- [Exercise brief]:
Would you transcribe the listing exactly as it stands, minus any images?

- [Material provided]:
_ _ _ _ _ _ _
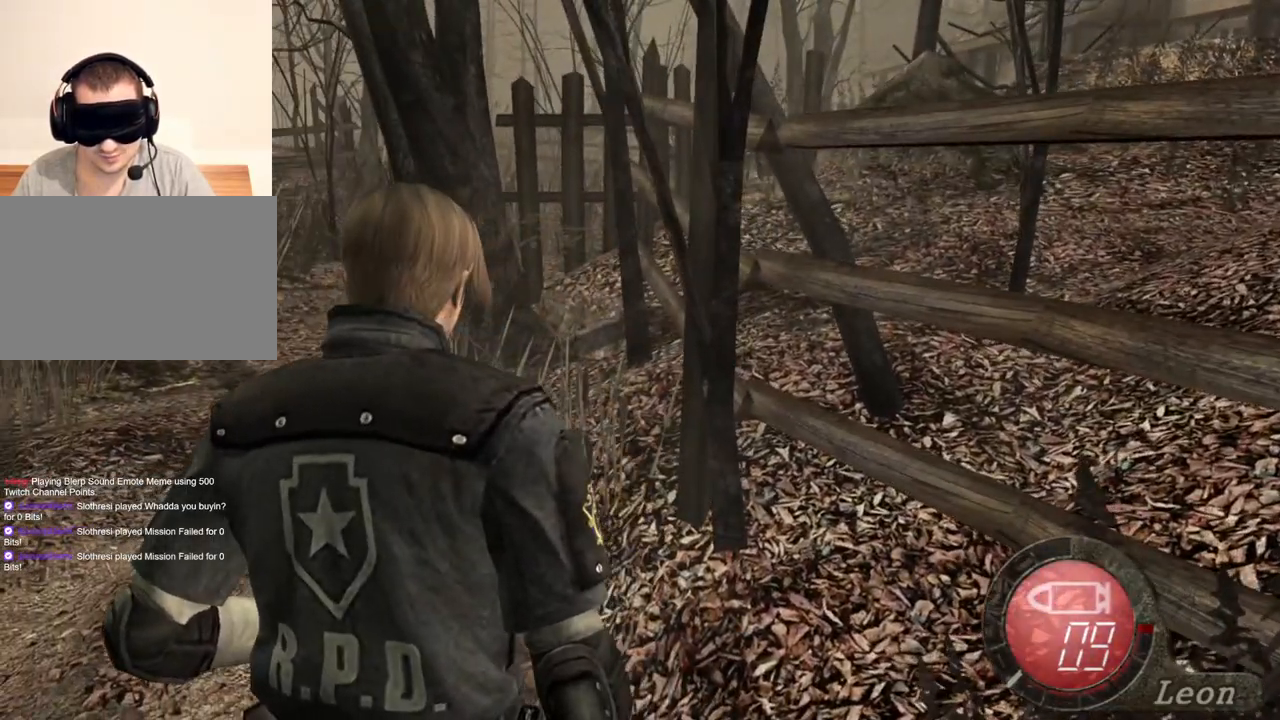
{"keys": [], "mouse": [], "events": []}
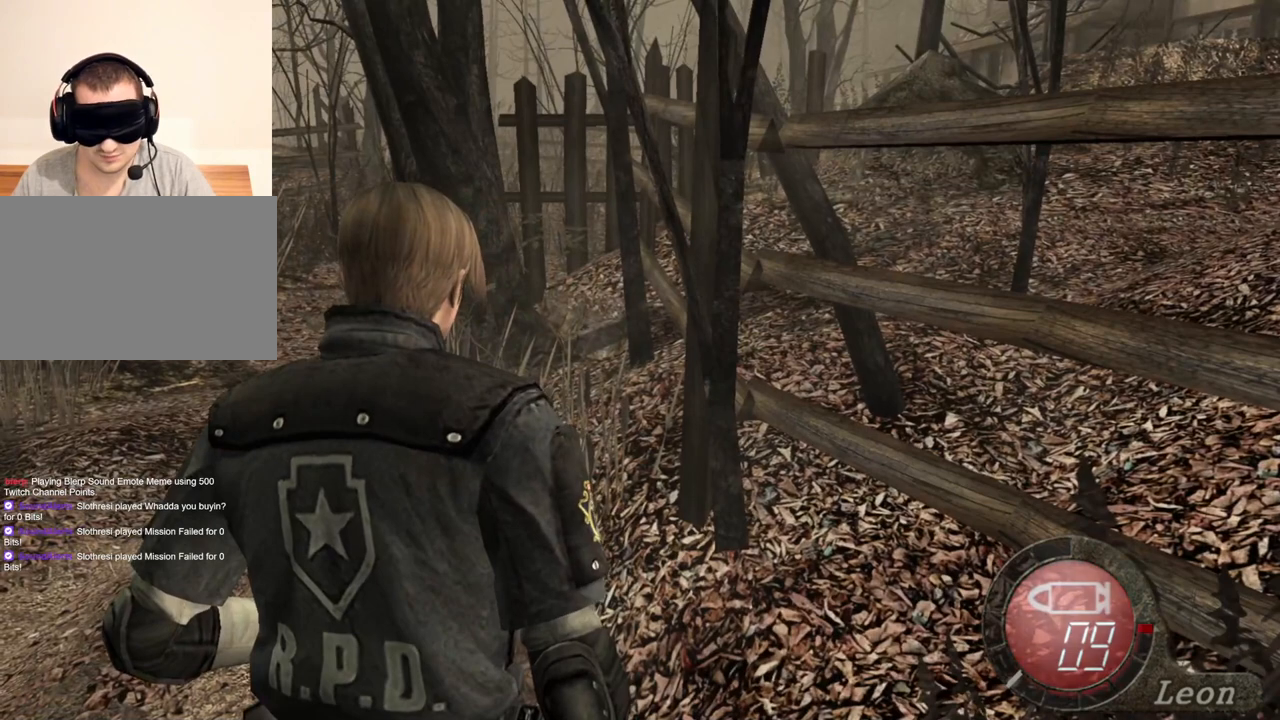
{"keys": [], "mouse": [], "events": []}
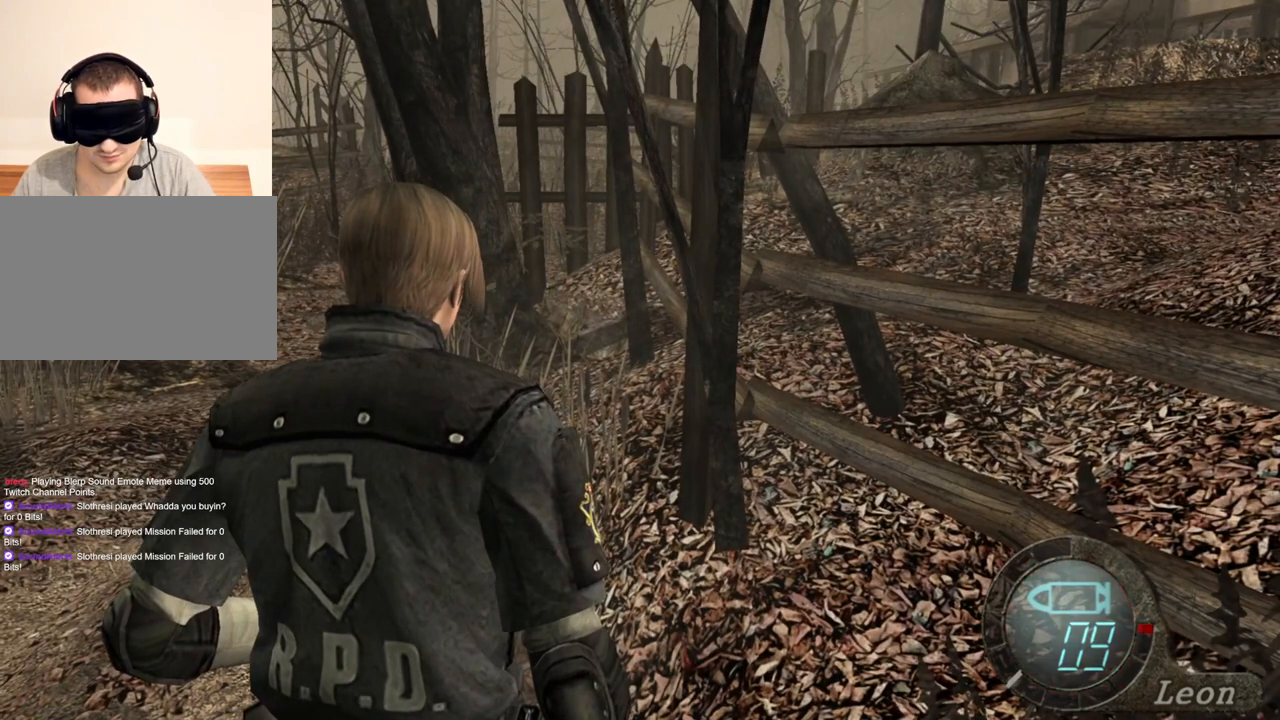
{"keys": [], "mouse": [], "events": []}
_ _ _ _ _ _ _
- [Answer box]:
{"keys": [], "mouse": [], "events": []}
{"keys": [], "mouse": [], "events": []}
{"keys": [], "mouse": [], "events": []}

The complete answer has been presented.